From being a country where patients had good access to new medicines, Ireland is falling down the list compared to our counterparts in Europe, according to the Irish Pharmaceutical Healthcare Association (IPHA). The situation for cancer medicines is particularly negative. In 2016, only 20 per cent of new cancer medicines launched internationally in 2014-15 were available to patients in Ireland. Ten years ago, it was a very different case.
While the cost of new innovative medicines is a significant challenge for our health budget, when decisions are made to fund treatments, surely it is not too much to ask that they are then promptly made available to patients, instead of dragging-out the inevitable to try and balance this year’s books?

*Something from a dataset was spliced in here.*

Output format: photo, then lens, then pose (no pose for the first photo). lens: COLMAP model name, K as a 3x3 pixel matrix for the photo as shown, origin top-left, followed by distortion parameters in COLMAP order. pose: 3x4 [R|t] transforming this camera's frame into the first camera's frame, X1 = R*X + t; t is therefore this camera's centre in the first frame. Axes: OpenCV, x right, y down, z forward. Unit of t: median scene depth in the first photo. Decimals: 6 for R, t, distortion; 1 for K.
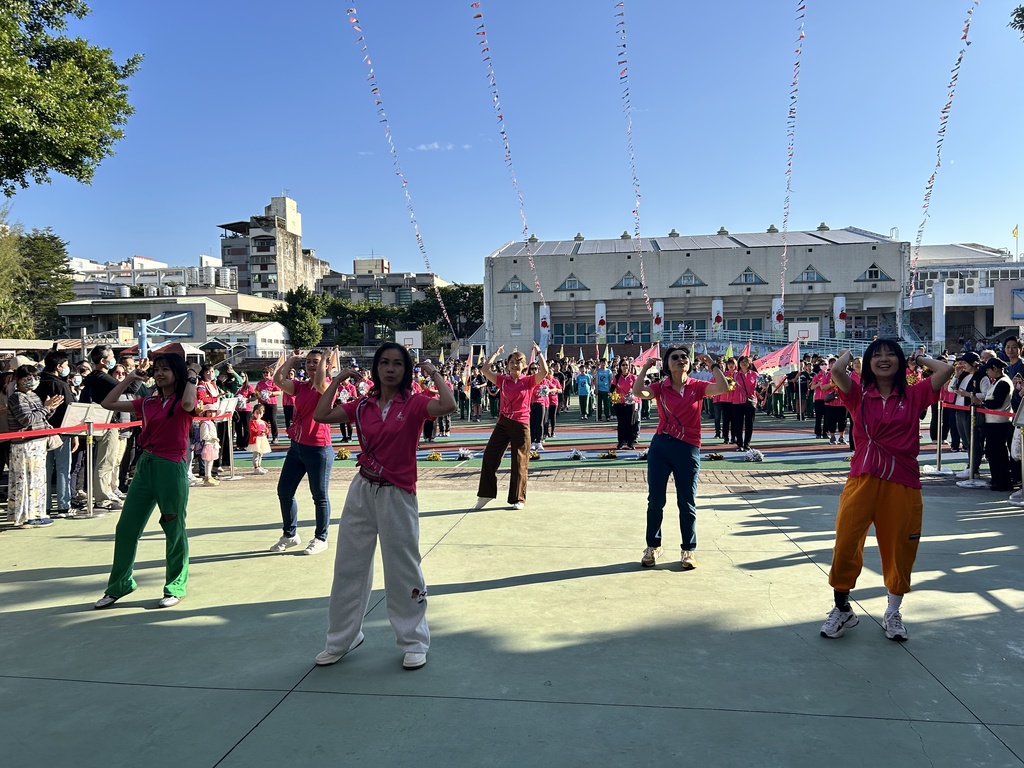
lens RADIAL K [[781.3, 0, 512.0], [0, 781.3, 384.0], [0, 0, 1]] dist [0.105875, -0.131090]
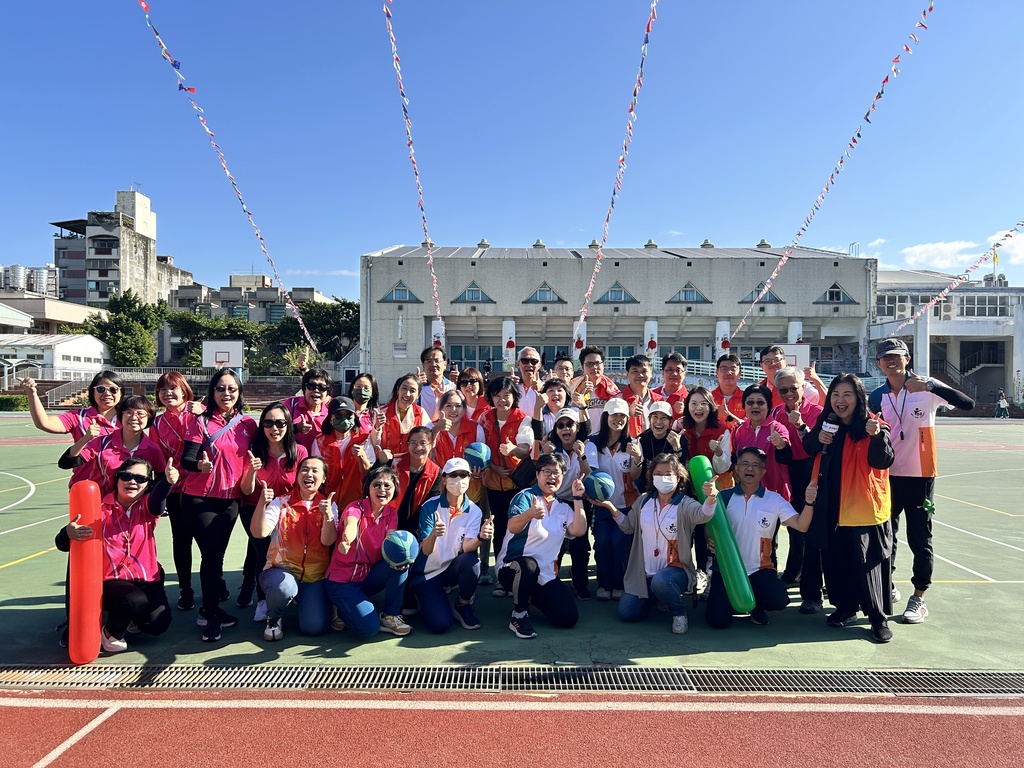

And in another worrying development, as Niamh Cahill investigates in this issue, there have been reports of hospital inpatients being asked to source high-tech medications, such as monoclonal antibodies, prescribed by hospital clinicians, from their community pharmacies while they remain in hospital — in an apparent attempt to move the cost from the hospital budget to the community drugs budget.
GPs and pharmacists are concerned about the emerging practice, which has health and safety repercussions as well as being stressful and confusing for patients.
The HSE must investigate these reports and put a stop to such behaviour.
While it is imperative that we obtain the best possible value for money when negotiating on all medicines, and that we fund treatments that have a proven benefit, it is clear that the current system and behaviour of the purse masters is not acceptable. It is completely unfair to affected patients and to frustrated clinicians who have been able to see first-hand the positive results from local clinical trials and then have to deny needy patients the best option for treatment, as approved medications are caught in an endless limbo.